I’m pretty well followed up!” he smiled, with a cunning glee.

Continually on guard in society, and ever straining all his mental powers to familiarize himself with all the details of their growing business and the unwritten lore of the feverish Street, Vreeland was really only uneasy at heart as to his continued probation.

For he felt now, as the holiday season approached, that he was merely being hoodwinked by the dark-eyed benefactress, whose fullest confidence he had not as yet gained.

“Madonna’s” social manner was frankly charming, but he had made no progress toward any further intimacy. Some shade seemed to hold them tenderly apart.
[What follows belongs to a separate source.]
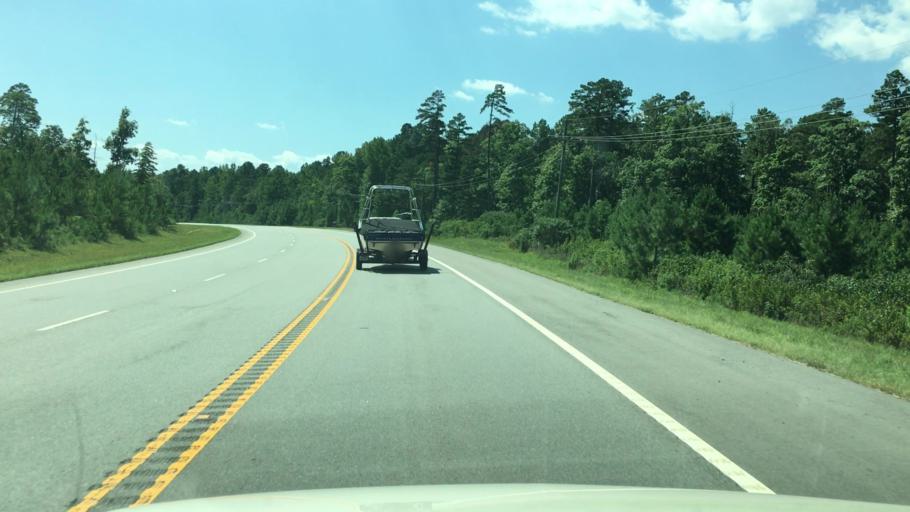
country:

And he racked his brains in vain.

Ami intime de la maison!” He had only learned more of her rare dignity in the repeated business interviews, and in the continued tableaux of her splendid social entourage, he was no nearer to her than others.

There was the cool Conyers, who always came and went at will; he had also seen Senator David Alynton and the silent Wyman out driving with his lovely patroness. There were also tête-à-tête dinners, too, with the old Judge and that young son of Anak, Noel Endicott, and moreover the well-bribed Justine spoke, too, of breakfasts where only Wyman and the handsome bookkeeper, Aubrey Maitland, were guests. All this was dangerous.

“Hang me if I can see why I am kept here,” uneasily fretted Vreeland. “The firm would move along just as smoothly without me,” but yet in his soul he felt that the steadfast woman still held him in reserve for some well-matured purpose of her own.

With admirable sang froid he awaited her orders in an expectant silence.

“She shall not weary me out; but once let the cards come my way, then I will play the queen for all she is worth.”

He knew in the drift of customers gradually drawn in by the now acknowledged solidity of their firm, that there were many spies and stool-pigeons of the angry Hathorns.